*** Opening Listed entries ***

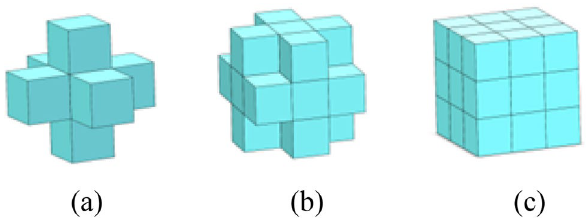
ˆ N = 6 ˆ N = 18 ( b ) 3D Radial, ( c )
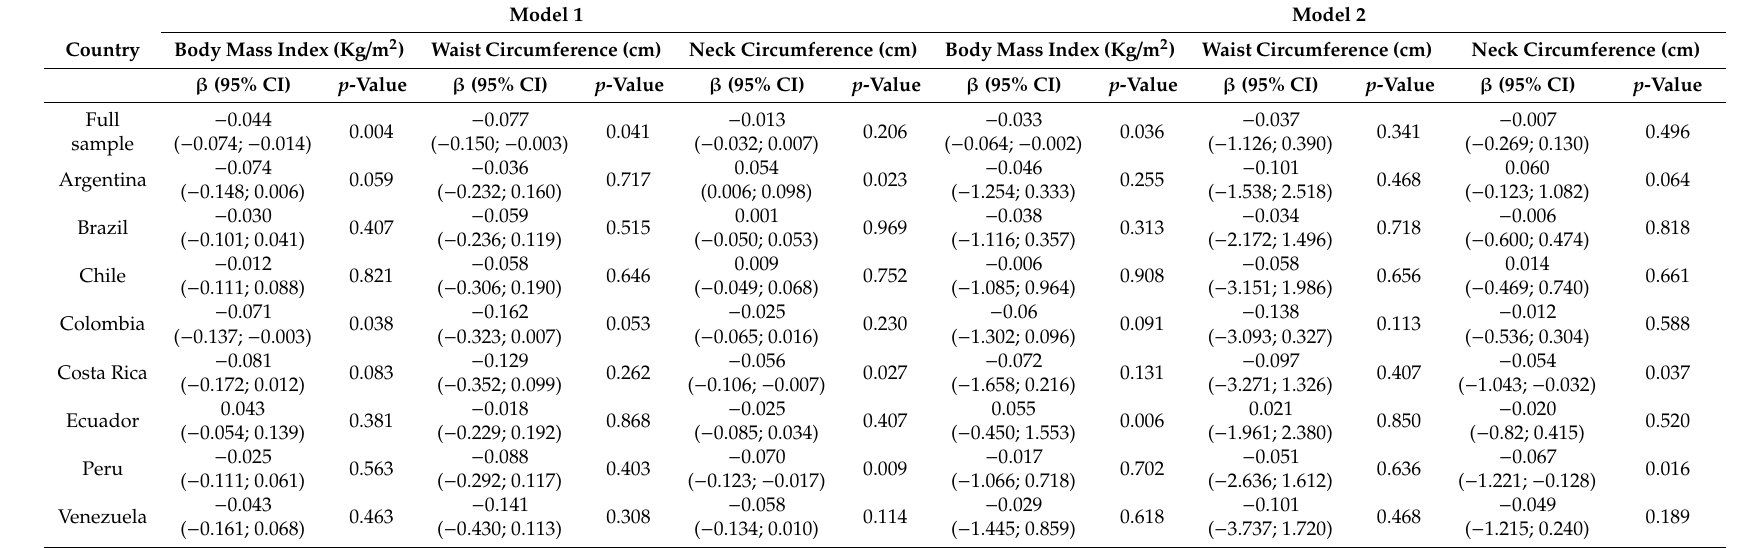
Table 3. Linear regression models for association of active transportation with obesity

*** Closing Listed entries ***
*** Opening Listed entries ***

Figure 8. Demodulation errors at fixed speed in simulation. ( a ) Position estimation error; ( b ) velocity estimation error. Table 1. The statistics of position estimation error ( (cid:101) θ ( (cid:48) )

*** Closing Listed entries ***

#### Try it:
Look above for the line with "ˆ N = 6 ˆ N = 18 ( b ) 3D Radial, ( c )" and the line with "Table 3. Linear". Output those two and everything between them exactly, pictures excluded.

#### Finished task:
ˆ N = 6 ˆ N = 18 ( b ) 3D Radial, ( c )
Table 3. Linear regression models for association of active transportation with obesity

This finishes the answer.